Pengaruh Sentimen Stimulus AS Singkat, Harga Minyak Kembali Turun
Harga minyak mentah dunia kembali anjlok pada perdagangan Rabu (5/8) waktu Indonesia, setelah sempat ditutup pada level tertingginya karena ditopang sentimen stimulus Amerika Serikat (AS). Pengaruh sentimen tersebut tak bertahan lama, karena pasar masih diselimuti kekhawatiran terkait virus corona atau Covid-19 dan kenaikan pasokan minyak global.
Mengutip Bloomberg, pada Rabu (5/8) pukul 07.28 WIB harga minyak jenis Brent untuk kontrak pengiriman Oktober 2020 turun 0,29% ke level US$ 44,30 per barel. Sedangkan harga minyak jenis West Texas Intermediate (WTI) untuk kontrak pengiriman September 2020 turun 0,34% ke US$ 41,56 per barel.
Sebelumnya harga minyak ditutup naik pada perdagangan Selasa (4/8) karena ditopang oleh sentimen stimulus dan perkiraan stok minyak AS yang rendah. Selain itu, membaiknya data manufaktur sejumlah negara masih memberikan efek positif.
"Harga minyak dalam tren positif karena harapan stimulus AS dan data ekonomi menunjukkan pemulihan manufaktur berlanjut pada Juni 2020," kata Senior Market Analyst OANDA Edward Moya, dilansir dari Reuters.
Dari sisi sentimen stimulus, negosiasi antara Partai Demokrat di Kongres AS dan Gedung Putih dinilai banyak pihak sudah berjalan di jalur yang tepat. Meski masih diwarnai beragam perbedaan pandangan, terlihat ada indikasi penambahan stimulus untuk penanganan pandemi corona. Hal ini membuat pelaku pasar sedikit optimis terhadap pemulihan ekonomi AS.

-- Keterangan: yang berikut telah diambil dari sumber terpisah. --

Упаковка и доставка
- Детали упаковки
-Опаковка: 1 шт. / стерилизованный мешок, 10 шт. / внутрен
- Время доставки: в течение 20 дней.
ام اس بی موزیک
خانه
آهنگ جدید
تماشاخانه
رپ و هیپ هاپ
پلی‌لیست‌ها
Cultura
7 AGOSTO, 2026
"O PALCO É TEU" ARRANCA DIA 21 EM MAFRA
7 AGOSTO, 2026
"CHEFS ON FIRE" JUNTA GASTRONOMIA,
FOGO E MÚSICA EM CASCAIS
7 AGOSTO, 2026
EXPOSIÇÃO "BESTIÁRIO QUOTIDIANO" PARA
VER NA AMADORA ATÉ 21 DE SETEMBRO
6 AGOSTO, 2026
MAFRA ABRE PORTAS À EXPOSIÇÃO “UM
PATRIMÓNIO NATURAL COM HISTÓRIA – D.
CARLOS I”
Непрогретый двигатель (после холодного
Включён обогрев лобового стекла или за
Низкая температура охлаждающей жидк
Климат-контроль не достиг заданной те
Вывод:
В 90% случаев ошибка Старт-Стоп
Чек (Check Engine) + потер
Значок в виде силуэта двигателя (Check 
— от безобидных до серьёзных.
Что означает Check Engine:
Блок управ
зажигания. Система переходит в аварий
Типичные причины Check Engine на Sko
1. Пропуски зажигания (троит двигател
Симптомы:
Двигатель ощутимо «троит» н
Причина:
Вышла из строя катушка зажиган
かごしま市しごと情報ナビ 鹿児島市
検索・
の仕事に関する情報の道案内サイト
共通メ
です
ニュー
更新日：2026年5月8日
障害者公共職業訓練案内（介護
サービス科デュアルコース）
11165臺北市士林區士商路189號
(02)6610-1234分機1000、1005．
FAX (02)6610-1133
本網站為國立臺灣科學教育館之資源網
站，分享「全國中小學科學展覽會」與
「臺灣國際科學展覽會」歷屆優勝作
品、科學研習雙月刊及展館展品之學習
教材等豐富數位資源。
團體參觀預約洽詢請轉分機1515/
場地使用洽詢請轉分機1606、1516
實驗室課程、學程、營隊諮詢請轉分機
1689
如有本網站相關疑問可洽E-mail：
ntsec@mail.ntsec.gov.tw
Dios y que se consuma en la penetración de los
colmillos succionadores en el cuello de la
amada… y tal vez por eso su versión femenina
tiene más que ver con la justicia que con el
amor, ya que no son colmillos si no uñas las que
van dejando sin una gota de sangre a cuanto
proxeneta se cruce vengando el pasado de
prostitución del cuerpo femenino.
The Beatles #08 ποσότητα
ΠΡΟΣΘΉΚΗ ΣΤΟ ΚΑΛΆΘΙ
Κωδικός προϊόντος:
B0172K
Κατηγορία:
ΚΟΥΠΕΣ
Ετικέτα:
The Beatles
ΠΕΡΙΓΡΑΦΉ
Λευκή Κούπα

Meski demikian, para pengamat mengatakan harga minyak masih berada dalam tekanan karena kekhawatiran gelombang kedua pandemi corona secara global akan menghambat upaya pemulihan ekonomi.
Pelaku pasar khawatir pemulihan ekonomi global terhambat ketika lonjakan kasus baru virus corona terus meningkat, dengan infeksi tercatat mencapai 18,6 juta kasus. Padahal sebelumnya pelaku pasar optimistis perbaikan ekonomi berjalan di jalur yang benar, dengan sejumlah negara mencatatkan data ekonomi positif.
Masih meningkatnya jumlah kasus positif Covid-19 berpotensi mendorong banyak negara kembali memberlakukan karantina wilayah (lockdown) atau memperluas pembatasan aktivitas, demi menahan laju penyebaran virus. Hal ini berpotensi menekan permintaan minyak global, padahal di saat yang sama ada pasokan diproyeksi bertambah.
Di saat bersamaan pasokan minyak global bakal meningkat, karena organisasi negara-negara produsen minyak dan sekutunya yang dikenal sebagai OPEC+ akan meningkatkan produksi sekitar 1,5 juta barel per hari. Selain itu, produsen minyak di AS juga berencana untuk memulai kembali produksi yang sebelumnya ditutup sementara.
Potensi pemberlakuan lockdown lanjutan di beberapa negara ditambah dengan rencana OPEC+ menambah produksi ini membuat pasar khawatir. Sebab pasokan yang berlebih tanpa diimbangi permintaan akan menyebabkan harga minyak jatuh.